Adzz · May 8, 2022, 11:50am

Nice, yea no problem it is trivial to turn the Map.fetch! into a map.field

I will get something together today for you.

Adzz · May 9, 2022, 11:56am

Sorry for the delay, took a bit longer to get the schemas in order than I expected.

Here is a benchark that you can run with mix run bench.exs at the root of the project. It will parse a large XML in the manner I mentioned.

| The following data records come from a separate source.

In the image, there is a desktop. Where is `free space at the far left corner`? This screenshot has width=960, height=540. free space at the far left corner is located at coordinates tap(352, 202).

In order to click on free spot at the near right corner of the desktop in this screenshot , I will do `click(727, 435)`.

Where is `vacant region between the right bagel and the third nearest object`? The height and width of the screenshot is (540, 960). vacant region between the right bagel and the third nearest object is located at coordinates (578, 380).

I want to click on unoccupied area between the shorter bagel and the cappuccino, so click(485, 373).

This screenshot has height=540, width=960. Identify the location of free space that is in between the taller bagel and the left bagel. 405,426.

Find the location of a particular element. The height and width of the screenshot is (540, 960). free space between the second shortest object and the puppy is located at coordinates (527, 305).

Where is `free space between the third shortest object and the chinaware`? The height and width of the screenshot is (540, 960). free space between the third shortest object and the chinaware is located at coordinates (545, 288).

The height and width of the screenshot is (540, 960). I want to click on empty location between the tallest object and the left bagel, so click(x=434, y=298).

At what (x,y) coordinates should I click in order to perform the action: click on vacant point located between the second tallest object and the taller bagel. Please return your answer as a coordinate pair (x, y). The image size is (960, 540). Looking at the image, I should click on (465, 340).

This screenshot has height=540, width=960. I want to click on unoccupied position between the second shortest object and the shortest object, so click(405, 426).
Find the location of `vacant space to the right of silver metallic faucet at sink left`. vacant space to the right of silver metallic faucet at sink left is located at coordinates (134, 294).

Let me know if you can’t access it for whatever reason.

Adz

stefanluptak · May 10, 2022, 11:49am

Sorry, it’s a bit later…

I realized that the core what we’re doing is working with a tree which is inspired by this GitHub - japplegame/avl_tree: Pure Elixir AVL tree implementation

But that one above is using tuples, so I changed it to use structs. Here’s the fork: GitHub - stefanluptak/avl_tree at use-structs-instead-of-tuples

There’s even a benchmark script already, so you can just run mix run bench/run.exs Just do not forget to use that particular branch on my fork.

I hope it will be helpful somehow.

mat-hek · May 18, 2022, 9:23am

It’s been some time, but the benchmark we had wasn’t straightforward to run, so I made another one: membrane_benchmarks/core_beamchmark at master · membraneframework-labs/membrane_benchmarks · GitHub

Hope it’s useful